Bei der Polizei in Kleve sei damals aufgefallen, dass bei zwei zufällig gleichen Namensfragmenten ein sogenannter Kreuztreffer angezeigt worden sei. Die Polizei habe damals gewarnt, dass dies zu unrechtmäßigen polizeilichen Maßnahmen führen könne. Der Fehler sei aber erst nach der Inhaftierung von Amad A. behoben worden.

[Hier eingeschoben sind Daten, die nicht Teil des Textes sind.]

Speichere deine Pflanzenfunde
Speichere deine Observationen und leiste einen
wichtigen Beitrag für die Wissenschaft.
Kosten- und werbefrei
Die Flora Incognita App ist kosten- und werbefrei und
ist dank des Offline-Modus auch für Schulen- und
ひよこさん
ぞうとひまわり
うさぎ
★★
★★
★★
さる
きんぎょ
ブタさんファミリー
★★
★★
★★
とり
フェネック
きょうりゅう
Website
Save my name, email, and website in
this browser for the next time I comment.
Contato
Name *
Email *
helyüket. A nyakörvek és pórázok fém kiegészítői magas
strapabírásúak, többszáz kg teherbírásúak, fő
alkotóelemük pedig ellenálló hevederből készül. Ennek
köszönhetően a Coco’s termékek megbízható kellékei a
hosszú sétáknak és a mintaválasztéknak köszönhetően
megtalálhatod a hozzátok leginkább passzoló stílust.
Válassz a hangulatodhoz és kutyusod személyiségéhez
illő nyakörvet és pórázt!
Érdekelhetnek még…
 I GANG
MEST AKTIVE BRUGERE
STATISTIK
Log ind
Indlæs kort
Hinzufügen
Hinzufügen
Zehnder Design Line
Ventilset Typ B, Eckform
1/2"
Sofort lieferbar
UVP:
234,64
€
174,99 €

Der hellhäutige Syrer war den bisherigen Ermittlungen zufolge im Juli 2018 irrtümlich wegen eines Haftbefehls eingesperrt worden, der für den Schwarzen Amedy G. aus Mali galt. Amad A. hatte wochenlang in Kleve unschuldig im Gefängnis gesessen und schließlich in seiner Zelle selbst Feuer gelegt. Dabei erlitt er so schwere Verbrennungen, dass er im September 2018 in einer Klinik starb.

Vollzugsbeamte berichteten am Dienstag, wie sie seine bereits lichterloh bis zur Decke brennende Zelle geöffnet hatten. Der Syrer sei ihnen durch den Rauch entgegen getaumelt und habe um Wasser gebeten. Mit einer Schere habe man ihm die verbrannte Kleidung vom Körper entfernt. Er war später in einer Klinik gestorben.